### Text section
____________________

On August 7, 1973, the Wall Street Journal published a startling story: Spiro Agnew, elected in 1968 as Richard Nixon’s Vice-President, was under investigation for tax evasion, bribery, and various corrupt practices, most dating back to 1967, when Agnew became the governor of Maryland. Agnew’s first reaction was a relatively restrained statement: “I am under investigation for possible violations of the criminal statutes,” he said, adding, “I am innocent of any wrongdoing.”

Then, at a press conference a day later, Agnew called the allegations “damned lies,” as well as “false and scurrilous and malicious”; he certainly wasn’t going to resign. A few days after that, he said, “I will fight, I will fight to prove my innocence,” and over the next sixty-five days he never stopped attacking leaks and fighting what he called “smear publicity.” The Agnew case, briefly, got as much attention as the Watergate scandal, which was then closing in on President Nixon following the start of televised Senate Watergate hearings, in mid-May, and the revelation, in mid-July, that a voice-activated taping system had been installed in the White House.

All this comes to mind when considering questions surrounding President Trump, his family, and his business associates. As the special counsel, Robert Mueller, and the team he’s hired investigate Russian interference in the 2016 Presidential election and possible collusion with the Trump campaign, the Watergate investigation is often invoked. But what’s known so far seems to bear more resemblance to the Agnew investigation. Bloomberg News recently reported that Mueller is looking at a “broad range of transactions involving Trump’s businesses as well as those of his associates,” and that the inquiry “also has absorbed a money-laundering probe” begun by Preet Bharara, the former U.S. Attorney for the Southern District of New York, who was fired by Trump, in March. As Paul Waldman wrote recently in the Washington Post, “While the possibility of campaign collusion is what started this scandal, the financial connections between Trump and Russia may wind up being just as important.”

____________________

### Source material
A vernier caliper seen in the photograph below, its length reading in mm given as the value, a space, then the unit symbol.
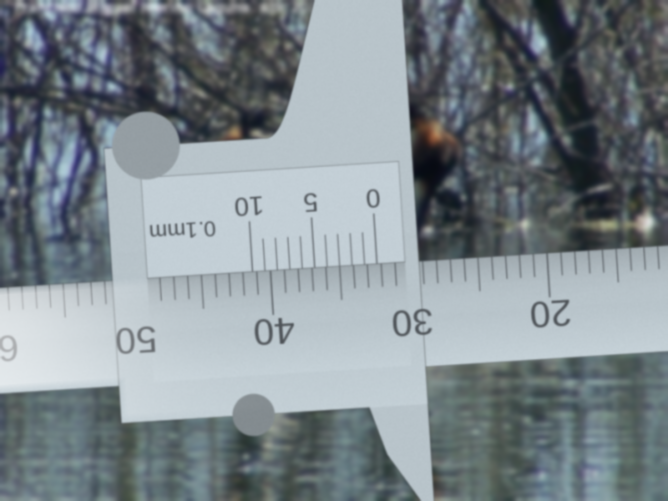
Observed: 32.3 mm
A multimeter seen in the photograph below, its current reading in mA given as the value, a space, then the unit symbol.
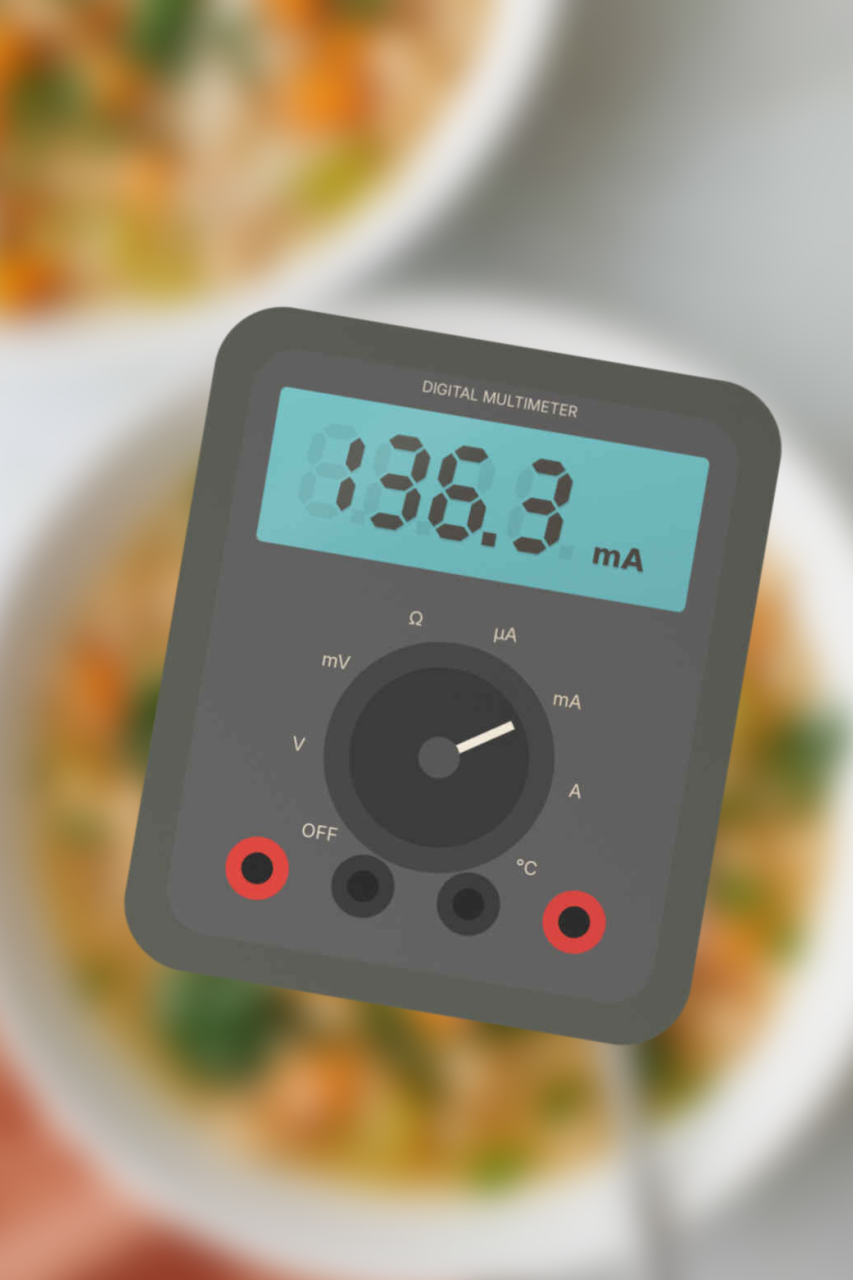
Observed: 136.3 mA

____________________

In the text about the Agnew investigation, for how many days did Agnew keep attacking leaks and fighting what he called "smear publicity"?

### Written answer
Sixty-five days.